On the matter of illegitimacy there are two schools for thought on whether the succession laws should recognise the illegitimate child. There is one school which holds the illegitimate child, where there is a fairly sizeable estate, cannot be responsible for the misdeeds of his father. I do not intend to moralise on that. I do not think it is our function as politicians to engage specifically in dissertations on morality. There is the other school of thought — that if the father of an illegitimate child leaves a sizeable estate, and has legitimate children be it two, three or four, the legitimate children should have the rights. However, the illegitimate child did not ask to come into the world and it is unfair to exclude it from its father's estate. Personally I think it is wrong and will support any reasonable legislation the Minister might introduce abolishing the distinction in the Succession Acts between legitimacy and illegitimacy.

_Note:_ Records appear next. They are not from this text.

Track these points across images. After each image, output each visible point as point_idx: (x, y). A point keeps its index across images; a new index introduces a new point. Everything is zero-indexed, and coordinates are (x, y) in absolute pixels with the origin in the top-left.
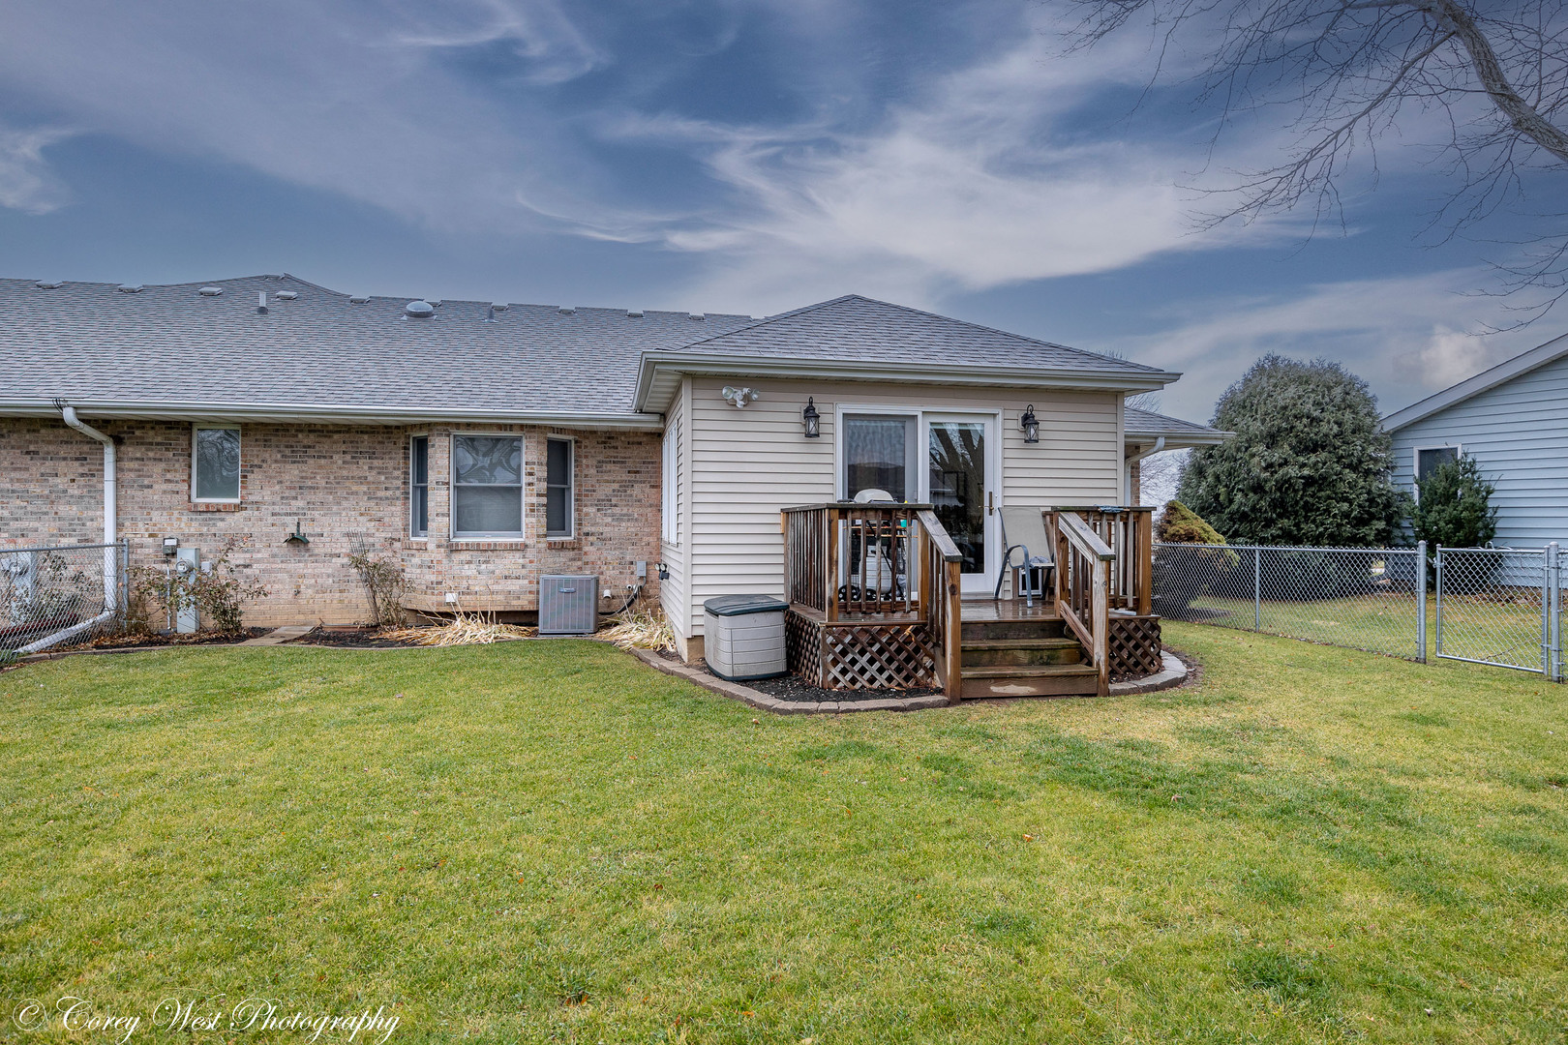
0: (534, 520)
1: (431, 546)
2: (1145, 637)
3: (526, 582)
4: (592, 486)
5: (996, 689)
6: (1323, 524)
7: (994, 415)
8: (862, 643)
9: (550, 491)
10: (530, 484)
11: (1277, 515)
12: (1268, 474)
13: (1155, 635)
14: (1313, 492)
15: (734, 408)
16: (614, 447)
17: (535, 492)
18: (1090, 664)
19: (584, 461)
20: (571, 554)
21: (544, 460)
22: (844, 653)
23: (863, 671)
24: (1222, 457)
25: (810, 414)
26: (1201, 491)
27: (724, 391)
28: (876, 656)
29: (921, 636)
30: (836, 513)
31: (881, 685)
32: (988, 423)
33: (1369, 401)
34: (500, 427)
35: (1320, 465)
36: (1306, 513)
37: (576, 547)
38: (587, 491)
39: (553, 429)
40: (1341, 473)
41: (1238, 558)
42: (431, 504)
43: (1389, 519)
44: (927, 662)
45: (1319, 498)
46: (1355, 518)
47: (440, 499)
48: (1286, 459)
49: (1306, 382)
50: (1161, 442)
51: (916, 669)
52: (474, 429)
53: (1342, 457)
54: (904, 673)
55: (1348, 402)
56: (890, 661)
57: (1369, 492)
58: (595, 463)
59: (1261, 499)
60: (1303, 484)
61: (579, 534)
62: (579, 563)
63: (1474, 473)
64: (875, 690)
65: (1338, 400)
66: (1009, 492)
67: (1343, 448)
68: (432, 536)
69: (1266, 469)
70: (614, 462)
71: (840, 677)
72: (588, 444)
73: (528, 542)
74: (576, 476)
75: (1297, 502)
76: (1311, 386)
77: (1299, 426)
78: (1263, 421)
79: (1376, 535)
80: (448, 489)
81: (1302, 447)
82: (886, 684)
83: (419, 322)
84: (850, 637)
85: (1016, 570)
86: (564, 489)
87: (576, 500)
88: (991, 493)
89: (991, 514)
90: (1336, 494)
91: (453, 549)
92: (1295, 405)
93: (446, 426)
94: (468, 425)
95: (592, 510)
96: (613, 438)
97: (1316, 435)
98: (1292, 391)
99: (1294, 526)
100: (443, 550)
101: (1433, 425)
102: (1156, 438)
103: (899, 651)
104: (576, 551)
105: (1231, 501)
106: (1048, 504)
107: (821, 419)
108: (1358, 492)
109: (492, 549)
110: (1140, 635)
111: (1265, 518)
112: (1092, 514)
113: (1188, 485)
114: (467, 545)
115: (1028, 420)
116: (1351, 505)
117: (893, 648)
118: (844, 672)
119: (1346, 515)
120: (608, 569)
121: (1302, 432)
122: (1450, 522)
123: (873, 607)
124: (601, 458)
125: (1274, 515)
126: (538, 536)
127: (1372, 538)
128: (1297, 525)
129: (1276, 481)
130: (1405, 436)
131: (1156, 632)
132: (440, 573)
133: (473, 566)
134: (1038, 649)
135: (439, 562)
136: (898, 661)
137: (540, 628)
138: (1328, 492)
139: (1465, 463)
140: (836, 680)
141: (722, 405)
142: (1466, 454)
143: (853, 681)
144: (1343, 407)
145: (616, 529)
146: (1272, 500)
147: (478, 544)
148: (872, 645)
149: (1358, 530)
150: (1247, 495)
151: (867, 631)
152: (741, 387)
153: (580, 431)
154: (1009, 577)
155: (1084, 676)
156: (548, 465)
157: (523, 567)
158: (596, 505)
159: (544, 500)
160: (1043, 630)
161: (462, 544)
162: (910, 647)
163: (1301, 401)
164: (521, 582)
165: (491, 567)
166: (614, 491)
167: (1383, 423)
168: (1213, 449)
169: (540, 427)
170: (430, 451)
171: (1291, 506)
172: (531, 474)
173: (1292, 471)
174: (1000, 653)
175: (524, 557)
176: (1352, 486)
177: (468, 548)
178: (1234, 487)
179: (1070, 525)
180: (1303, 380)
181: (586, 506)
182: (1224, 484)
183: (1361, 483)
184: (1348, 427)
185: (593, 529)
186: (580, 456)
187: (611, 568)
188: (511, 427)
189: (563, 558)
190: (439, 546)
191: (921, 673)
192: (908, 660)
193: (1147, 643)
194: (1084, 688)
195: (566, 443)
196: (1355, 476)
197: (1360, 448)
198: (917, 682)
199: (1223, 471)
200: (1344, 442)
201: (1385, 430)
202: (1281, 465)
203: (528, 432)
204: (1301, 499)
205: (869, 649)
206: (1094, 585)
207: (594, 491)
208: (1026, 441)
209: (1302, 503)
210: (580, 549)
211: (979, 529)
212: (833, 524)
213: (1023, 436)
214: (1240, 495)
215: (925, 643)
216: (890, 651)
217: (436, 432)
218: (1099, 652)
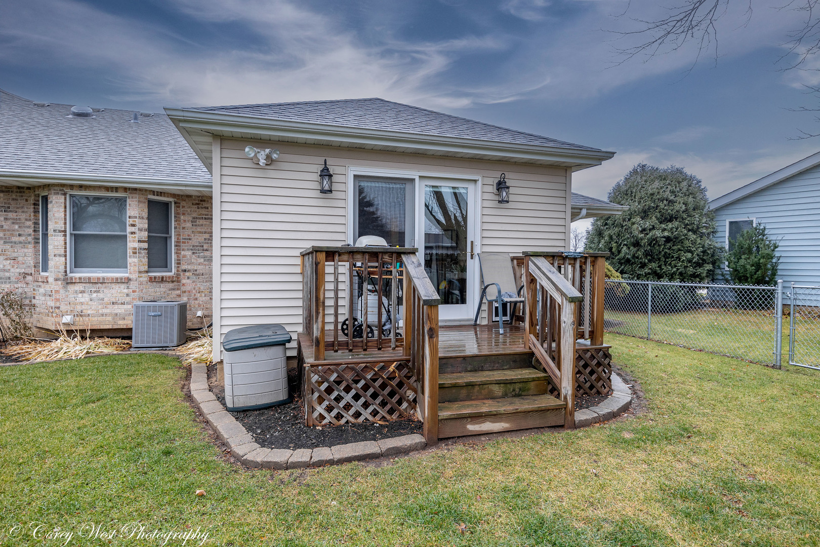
0: (136, 260)
1: (51, 280)
2: (599, 364)
3: (130, 306)
4: (189, 236)
5: (472, 427)
6: (676, 266)
7: (475, 181)
8: (347, 381)
9: (150, 240)
10: (132, 233)
11: (648, 260)
12: (643, 235)
13: (606, 362)
14: (670, 246)
15: (258, 167)
16: (205, 208)
17: (137, 239)
18: (558, 396)
19: (182, 217)
20: (171, 285)
21: (145, 215)
22: (329, 391)
23: (348, 407)
24: (613, 224)
25: (326, 174)
26: (601, 246)
27: (247, 149)
28: (361, 392)
29: (405, 371)
30: (322, 256)
31: (366, 419)
32: (471, 187)
33: (703, 191)
34: (108, 189)
35: (675, 229)
36: (665, 260)
37: (176, 280)
38: (184, 239)
39: (153, 192)
40: (686, 235)
41: (629, 288)
42: (50, 247)
43: (714, 263)
44: (411, 395)
45: (673, 250)
46: (694, 263)
47: (57, 243)
48: (653, 226)
49: (664, 179)
50: (584, 212)
51: (400, 403)
52: (85, 190)
53: (687, 224)
54: (388, 407)
55: (690, 191)
56: (374, 396)
57: (703, 247)
58: (191, 219)
59: (638, 250)
60: (664, 241)
61: (178, 271)
62: (178, 292)
63: (764, 236)
64: (359, 425)
65: (684, 190)
66: (486, 241)
67: (688, 219)
68: (51, 272)
69: (642, 232)
70: (205, 219)
71: (325, 414)
72: (185, 205)
73: (131, 277)
74: (175, 228)
75: (660, 252)
76: (668, 181)
77: (662, 205)
78: (639, 202)
79: (707, 273)
80: (65, 236)
81: (663, 218)
82: (370, 418)
83: (80, 119)
84: (335, 375)
85: (490, 303)
86: (166, 237)
87: (176, 246)
88: (472, 242)
89: (472, 258)
90: (684, 247)
91: (68, 282)
92: (658, 193)
93: (62, 187)
94: (81, 187)
95: (188, 253)
96: (204, 201)
97: (672, 211)
98: (657, 184)
99: (658, 267)
100: (60, 283)
101: (738, 206)
102: (581, 209)
103: (383, 386)
104: (175, 283)
105: (619, 252)
106: (518, 251)
107: (335, 178)
108: (697, 247)
109: (102, 282)
110: (595, 362)
111: (641, 263)
112: (558, 259)
113: (592, 242)
114: (80, 278)
115: (501, 186)
116: (692, 255)
117: (377, 384)
118: (329, 409)
119: (690, 261)
120: (201, 296)
121: (663, 209)
122: (753, 265)
123: (360, 344)
124: (195, 215)
125: (646, 261)
126: (140, 272)
127: (704, 275)
128: (660, 267)
129: (648, 240)
130: (722, 213)
131: (608, 359)
132: (58, 300)
133: (86, 295)
134: (511, 382)
135: (57, 292)
136: (383, 395)
137: (133, 343)
138: (679, 246)
139: (759, 229)
140: (322, 417)
141: (249, 164)
142: (760, 224)
143: (339, 417)
144: (687, 194)
145: (207, 267)
146: (645, 251)
147: (89, 278)
148: (357, 382)
149: (696, 270)
150: (629, 248)
151: (353, 369)
152: (264, 148)
153: (178, 195)
154: (485, 307)
155: (553, 409)
156: (149, 219)
157: (127, 295)
158: (192, 250)
159: (146, 245)
160: (515, 361)
161: (76, 278)
162: (394, 383)
163: (662, 190)
164: (125, 306)
165: (101, 295)
166: (205, 239)
167: (709, 205)
168: (607, 219)
169: (141, 190)
170: (50, 206)
171: (657, 255)
172: (133, 225)
173: (658, 233)
174: (477, 388)
175: (128, 288)
176: (694, 243)
177: (81, 281)
178: (621, 243)
179: (539, 269)
180: (663, 177)
181: (183, 250)
182: (615, 241)
183: (699, 241)
184: (691, 206)
185: (189, 267)
186: (178, 214)
187: (203, 295)
188: (116, 189)
189: (163, 288)
190: (56, 280)
191: (405, 405)
192: (392, 394)
193: (600, 369)
194: (553, 420)
195: (168, 204)
196: (695, 236)
197: (698, 220)
198: (400, 415)
199: (614, 234)
200: (688, 216)
201: (711, 209)
202: (650, 230)
203: (131, 193)
204: (663, 250)
205: (354, 386)
206: (563, 325)
207: (190, 239)
208: (500, 202)
209: (663, 253)
210: (179, 281)
211: (464, 269)
212: (320, 266)
213: (497, 198)
214: (625, 248)
215: (409, 378)
216: (374, 387)
217: (53, 192)
218: (567, 387)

As I say, the illegitimate child is the filius nullius. He is, in theory, the child of no one, not having, I believe, at one time—whether or not it is still in existence I do not know—even the right to take his mother's name. His rights in relation to the natural father are minimal, if not non-existent. The right of support is curtailed by restrictive affiliation legislation, and the rights of succession to the father's property, as I have already said, including those given to a legitimate child under the 1965 Succession Act, do not extend to illegitimate children. The Minister may correct me on that.
In fairness, we must say that that legislation was introduced in 1965, and we are talking almost ten years later. Social thinking changes, and we in this House should reflect in legislation new thinking and greater social awareness. If I may respectfully refer to the 1937 Constitution, that Constitution, as interpreted by the courts, also appears to put the illegitimate beyond the pale by confining the family rights mentioned in Article 41 to the family based on marriage.
Do not think that in any way I am challenging marriage. I believe in the sanctity and the absoluteness of marriage. But those of us who have been privileged to be married or who were fortunate enough not to find themselves in the situation of illegitimacy might remember that we are not legislating in this House for one section of the community to the detriment of another. We have an obligation to legislate for the whole community. We have an even greater obligation to the less well-off sections of the community than we have to the better-off sections. If we base the social legislation for which we are calling on this side of the House on that concept, then I do not think we shall have any difficulty at all. We must give a lead in this House on the social legislation which is required.
I know I have 15 minutes to reply to the debate and I shall certainly use it, but can the Minister state whether there is in existence within the Department of Justice a unit specifically dealing with the area of legislation required by this motion, and if not would he not think it would be a good idea to gather from within the whole Civil Service a number of people concerned and interested enough within his Department and set up a special law reform unit in the area of child care and family law reform generally and, in addition, induct into that unit highly qualified people expert in the matters we are discussing, giving them a contract on a short-term basis until such time as the legislation is produced?
Can the Minister say what the Government's intentions are in relation to the production of the kind of legislation indicated by this motion? What type of legislation has the Minister got within his Department? What is the form of it and when can we expect the legislation to come before the House? Those are just some matters with which I would like the Minister to concern himself when he comes to speak. Can the Minister show his mind on his law reform programme in the context of deserted wives, illegitimate children, child care generally and matrimonial problems?
The Minister for Justice and Deputy Haughey rose.